- DOCUMENT SECTION

Proposed grounds of appeal

  1. As I have already said, the applicant advances 24 proposed grounds of appeal. Ground 1 appears to be an umbrella ground, intended to capture a wide array of alleged errors. It provides:

    1.His Honour’s reasons for ruling/judgment and orders erred in taking into account irrelevant consideration (sic), did not take into account relevant considerations, was against the weight of the evidence and made errors of law on the face of the record.

  2. The majority of the proposed grounds of appeal allege that the judge erred in not considering a particular matter.[9] Two proposed grounds alleged that the judge erred in not requiring ANZ and the Registrar to make particular submissions.[10] Other proposed grounds made complaint of a specific error, examples of which include: citing and relying on the judgment of O’Meara J in Ghosh v Ghosh,[11] when it was the subject of challenge in an appeal yet to be heard and determined;[12] and erring by making a particular statement and/or considering particular matters.[13]

    [9]See proposed grounds 4 to 15 and 21 to 23.

    [10]See proposed grounds 3 and 16.

    [11][2024] VSC 259.

    [12]See proposed ground 2.

    [13]See proposed grounds 17 to 20.

- ABOUT THIS TASK
Copy out the entire section on proposed grounds of appeal word for word.

- DATA FOR ANALYSIS
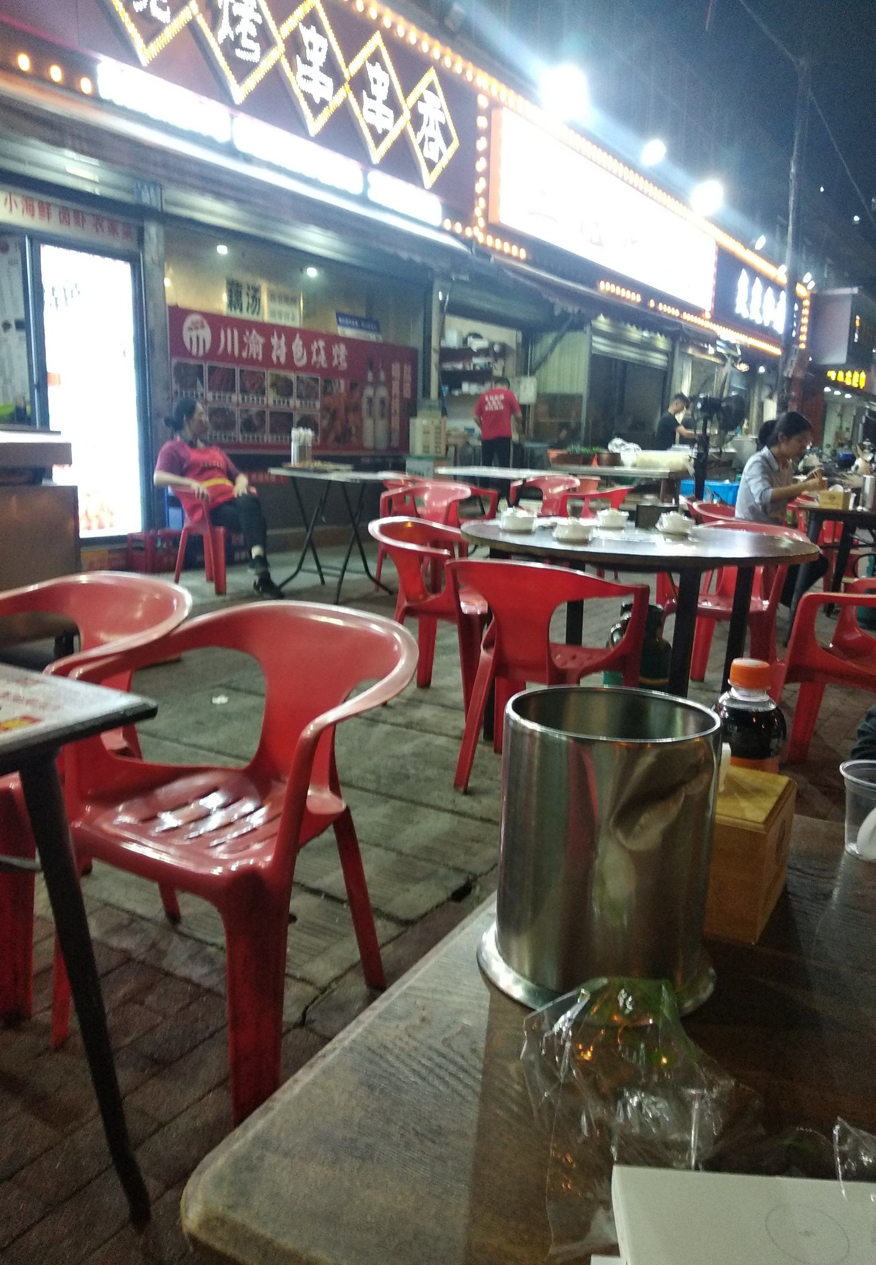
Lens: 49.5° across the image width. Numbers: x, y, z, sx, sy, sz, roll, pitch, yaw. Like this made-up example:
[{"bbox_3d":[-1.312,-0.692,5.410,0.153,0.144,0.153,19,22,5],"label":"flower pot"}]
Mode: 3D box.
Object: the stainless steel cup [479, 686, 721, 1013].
[{"bbox_3d":[0.104,0.129,0.602,0.152,0.165,0.152,1,11,0],"label":"stainless steel cup"}]

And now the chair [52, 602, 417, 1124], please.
[{"bbox_3d":[-0.354,0.348,1.803,0.600,0.730,0.585,7,13,27],"label":"chair"}]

- THE COMPLETED TASK
Proposed grounds of appeal

  1. As I have already said, the applicant advances 24 proposed grounds of appeal. Ground 1 appears to be an umbrella ground, intended to capture a wide array of alleged errors. It provides:

    1.His Honour’s reasons for ruling/judgment and orders erred in taking into account irrelevant consideration (sic), did not take into account relevant considerations, was against the weight of the evidence and made errors of law on the face of the record.

  2. The majority of the proposed grounds of appeal allege that the judge erred in not considering a particular matter.[9] Two proposed grounds alleged that the judge erred in not requiring ANZ and the Registrar to make particular submissions.[10] Other proposed grounds made complaint of a specific error, examples of which include: citing and relying on the judgment of O’Meara J in Ghosh v Ghosh,[11] when it was the subject of challenge in an appeal yet to be heard and determined;[12] and erring by making a particular statement and/or considering particular matters.[13]

    [9]See proposed grounds 4 to 15 and 21 to 23.

    [10]See proposed grounds 3 and 16.

    [11][2024] VSC 259.

    [12]See proposed ground 2.

    [13]See proposed grounds 17 to 20.